The TensorFlow Dev Summit was on March 6-7, 2019. Not everyone got to attend in person so we are organizing this Extended event with Summit highlights, reprise talks and community discussions.
You will hear all the big announcements from the Summit, learn what is new with TensorFlow 2.0 and how to contribute to TensorFlow - open source and the most popular ML framework.
Bonus: you will also get new stickers of TensorFlow and Keras!
6:00PM Check-in & food/drinks
6:45PM Learnings from TensorFlow Dev Summit, Margaret Maynard-Reid
7:00PM End to end ML: TensorFlow Extended (TFX) & KubeFlow, Amy Unruh
7:30PM TensorFlow Federated: Machine Learning on Decentralized Data (TFF), Emily Glanz
8:00PM Q&A, community discussion
Learnings from TensorFlow Dev Summit
I will share with you learnings from the Summit including TF 2.0 alpha, tf.Keras and how to get started, migrating to TF 2.0, on-device ML with TensorFlow Lite, Swift for TensorFlow, how to contribute to TensorFlow etc....
Margaret Maynard-Reid is a Google Developer Expert(GDE) for Machine Learning, and she develops Android apps with intelligence. She leads GDG Seattle and co-organizes Seattle Data/Analytics/Machine Learning meetup groups. She writes blogs and speaks at conferences on TensorFlow, deep learning and Android. She is passionate about community building and helping others get into Artificial Intelligence and Machine Learning.

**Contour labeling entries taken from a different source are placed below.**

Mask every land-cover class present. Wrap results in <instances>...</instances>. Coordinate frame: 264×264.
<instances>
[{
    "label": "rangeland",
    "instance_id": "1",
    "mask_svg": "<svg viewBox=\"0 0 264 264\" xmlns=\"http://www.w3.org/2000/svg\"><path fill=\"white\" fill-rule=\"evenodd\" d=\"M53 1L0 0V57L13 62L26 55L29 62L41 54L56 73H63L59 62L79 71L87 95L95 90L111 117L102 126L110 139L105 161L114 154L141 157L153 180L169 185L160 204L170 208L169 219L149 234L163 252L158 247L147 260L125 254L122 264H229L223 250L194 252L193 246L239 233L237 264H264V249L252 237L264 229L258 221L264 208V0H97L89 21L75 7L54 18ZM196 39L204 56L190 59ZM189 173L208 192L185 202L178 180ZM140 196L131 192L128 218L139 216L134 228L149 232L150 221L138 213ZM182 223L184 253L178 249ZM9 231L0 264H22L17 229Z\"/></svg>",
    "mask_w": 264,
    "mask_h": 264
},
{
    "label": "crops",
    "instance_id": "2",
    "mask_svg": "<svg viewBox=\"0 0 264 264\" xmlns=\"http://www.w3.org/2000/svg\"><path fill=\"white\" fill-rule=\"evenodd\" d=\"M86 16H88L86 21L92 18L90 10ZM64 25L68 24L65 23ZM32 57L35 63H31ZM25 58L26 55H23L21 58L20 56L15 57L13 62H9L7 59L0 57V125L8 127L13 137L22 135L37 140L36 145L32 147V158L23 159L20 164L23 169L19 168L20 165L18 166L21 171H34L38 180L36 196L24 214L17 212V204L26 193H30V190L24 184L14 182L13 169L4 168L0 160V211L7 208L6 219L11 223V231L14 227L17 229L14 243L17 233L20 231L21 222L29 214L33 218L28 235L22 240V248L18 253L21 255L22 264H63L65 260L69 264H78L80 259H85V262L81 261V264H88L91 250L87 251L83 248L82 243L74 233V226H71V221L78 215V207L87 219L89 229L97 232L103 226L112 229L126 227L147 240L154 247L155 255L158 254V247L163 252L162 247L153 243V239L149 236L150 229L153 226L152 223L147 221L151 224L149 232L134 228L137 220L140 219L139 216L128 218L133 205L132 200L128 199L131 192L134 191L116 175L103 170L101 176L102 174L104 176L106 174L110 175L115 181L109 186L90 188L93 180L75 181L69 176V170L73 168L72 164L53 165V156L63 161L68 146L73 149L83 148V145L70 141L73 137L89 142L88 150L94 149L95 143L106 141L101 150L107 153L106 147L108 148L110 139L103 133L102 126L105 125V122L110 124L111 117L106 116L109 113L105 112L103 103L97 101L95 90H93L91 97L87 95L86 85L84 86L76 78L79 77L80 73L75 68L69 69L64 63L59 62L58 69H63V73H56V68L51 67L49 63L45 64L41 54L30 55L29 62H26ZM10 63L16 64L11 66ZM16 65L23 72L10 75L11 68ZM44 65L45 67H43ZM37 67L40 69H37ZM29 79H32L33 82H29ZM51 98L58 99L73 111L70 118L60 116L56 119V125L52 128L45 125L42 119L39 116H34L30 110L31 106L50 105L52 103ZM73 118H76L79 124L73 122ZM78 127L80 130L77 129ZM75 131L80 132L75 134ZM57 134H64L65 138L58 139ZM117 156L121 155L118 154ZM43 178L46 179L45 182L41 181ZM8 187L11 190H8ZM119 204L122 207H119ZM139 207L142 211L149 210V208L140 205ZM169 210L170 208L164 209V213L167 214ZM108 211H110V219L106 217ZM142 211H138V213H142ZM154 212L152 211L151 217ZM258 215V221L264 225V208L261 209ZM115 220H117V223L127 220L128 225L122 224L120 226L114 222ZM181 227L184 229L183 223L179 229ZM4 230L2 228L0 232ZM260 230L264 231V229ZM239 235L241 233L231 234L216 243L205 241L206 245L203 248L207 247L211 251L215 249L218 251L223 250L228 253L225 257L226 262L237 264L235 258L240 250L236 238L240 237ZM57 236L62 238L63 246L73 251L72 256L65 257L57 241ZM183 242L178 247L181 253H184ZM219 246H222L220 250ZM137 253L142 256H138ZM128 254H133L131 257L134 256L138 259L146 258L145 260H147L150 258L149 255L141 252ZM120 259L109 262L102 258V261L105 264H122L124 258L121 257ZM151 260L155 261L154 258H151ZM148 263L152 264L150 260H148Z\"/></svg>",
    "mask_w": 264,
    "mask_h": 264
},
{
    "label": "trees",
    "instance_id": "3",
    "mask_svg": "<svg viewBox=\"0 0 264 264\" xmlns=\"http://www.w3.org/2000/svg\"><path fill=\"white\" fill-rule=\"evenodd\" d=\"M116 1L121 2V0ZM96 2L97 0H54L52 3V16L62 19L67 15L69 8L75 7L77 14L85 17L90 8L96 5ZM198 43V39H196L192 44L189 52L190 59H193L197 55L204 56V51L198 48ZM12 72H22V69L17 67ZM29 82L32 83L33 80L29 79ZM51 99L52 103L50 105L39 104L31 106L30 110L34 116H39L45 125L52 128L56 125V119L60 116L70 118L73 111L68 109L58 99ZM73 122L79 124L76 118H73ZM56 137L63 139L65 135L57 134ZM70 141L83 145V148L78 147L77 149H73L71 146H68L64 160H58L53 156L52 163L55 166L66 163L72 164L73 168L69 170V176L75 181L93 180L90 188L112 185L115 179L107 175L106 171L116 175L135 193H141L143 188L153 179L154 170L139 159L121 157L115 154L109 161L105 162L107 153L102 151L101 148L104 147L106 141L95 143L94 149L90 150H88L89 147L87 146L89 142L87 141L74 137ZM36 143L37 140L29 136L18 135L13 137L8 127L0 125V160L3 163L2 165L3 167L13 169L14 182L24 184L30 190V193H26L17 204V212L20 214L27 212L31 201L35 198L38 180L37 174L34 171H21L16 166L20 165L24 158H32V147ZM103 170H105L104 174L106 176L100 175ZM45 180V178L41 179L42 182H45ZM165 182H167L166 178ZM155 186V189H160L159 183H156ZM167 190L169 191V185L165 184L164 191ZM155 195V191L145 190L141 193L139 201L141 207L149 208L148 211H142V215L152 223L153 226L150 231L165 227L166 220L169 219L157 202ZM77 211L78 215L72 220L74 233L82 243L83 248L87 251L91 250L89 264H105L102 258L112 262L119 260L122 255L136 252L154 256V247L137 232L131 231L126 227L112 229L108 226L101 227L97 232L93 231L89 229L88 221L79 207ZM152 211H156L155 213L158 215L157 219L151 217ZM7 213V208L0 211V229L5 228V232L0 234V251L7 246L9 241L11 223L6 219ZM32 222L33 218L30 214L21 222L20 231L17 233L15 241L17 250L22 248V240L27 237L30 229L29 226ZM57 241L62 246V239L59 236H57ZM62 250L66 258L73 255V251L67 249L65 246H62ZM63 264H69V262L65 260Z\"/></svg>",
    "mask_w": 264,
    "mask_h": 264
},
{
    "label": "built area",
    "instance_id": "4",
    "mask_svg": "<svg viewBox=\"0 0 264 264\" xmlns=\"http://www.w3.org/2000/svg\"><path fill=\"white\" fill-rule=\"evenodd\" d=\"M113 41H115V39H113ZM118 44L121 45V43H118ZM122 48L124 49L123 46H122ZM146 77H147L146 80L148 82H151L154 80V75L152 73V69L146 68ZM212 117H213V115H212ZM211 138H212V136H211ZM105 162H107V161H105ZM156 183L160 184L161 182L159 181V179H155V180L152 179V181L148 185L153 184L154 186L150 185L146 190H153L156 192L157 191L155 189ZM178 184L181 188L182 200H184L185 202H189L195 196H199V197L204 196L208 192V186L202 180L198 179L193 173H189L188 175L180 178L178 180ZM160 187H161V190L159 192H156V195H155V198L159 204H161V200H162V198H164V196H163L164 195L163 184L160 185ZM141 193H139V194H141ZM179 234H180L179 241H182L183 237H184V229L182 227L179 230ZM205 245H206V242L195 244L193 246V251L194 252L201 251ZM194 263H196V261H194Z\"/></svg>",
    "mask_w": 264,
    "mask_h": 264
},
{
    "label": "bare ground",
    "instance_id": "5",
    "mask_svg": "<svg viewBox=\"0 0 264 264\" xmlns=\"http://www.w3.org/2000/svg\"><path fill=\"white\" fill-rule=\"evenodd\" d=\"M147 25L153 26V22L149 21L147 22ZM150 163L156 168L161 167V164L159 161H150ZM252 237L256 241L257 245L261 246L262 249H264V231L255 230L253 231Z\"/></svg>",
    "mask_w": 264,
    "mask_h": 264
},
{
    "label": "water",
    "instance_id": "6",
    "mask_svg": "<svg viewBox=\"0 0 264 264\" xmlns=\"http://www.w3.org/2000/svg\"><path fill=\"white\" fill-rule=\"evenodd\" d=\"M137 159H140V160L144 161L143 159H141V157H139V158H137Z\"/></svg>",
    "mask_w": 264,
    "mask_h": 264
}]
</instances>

TensorFlow Extended (TFX) & KubeFlow
The open-source TFX libraries are derived from a Google-production-scale machine learning platform. They provide a configuration framework and shared libraries to integrate common components needed to define, launch, and monitor your machine learning system. We'll give an overview of the TFX libraries, with a focus on some of the recently-released ones, and show how you can use the TFX components in Kubeflow Pipelines ML workflows.
Amy Unruh is a developer programs engineer for the Google Cloud Platform, where she focuses on machine learning and data analytics as well as other Cloud Platform technologies. Amy has an academic background in CS/AI and has also worked at several startups, industrial R&D, and published a book on App Engine.
TensorFlow Federated: Machine Learning on Decentralized Data (TFF)
Learn about federated learning and how TensorFlow Federated can enable researchers and enthusiasts to simulate this type of decentralized machine learning on their own datasets.
Emily Glanz is a software engineer at Google! working on TensorFlow Federated. Before Google, she studied Electrical Engineering at the University of Iowa (Go Hawkeyes!). In her free time she likes making random things (like AIY Furbies), running, and camping.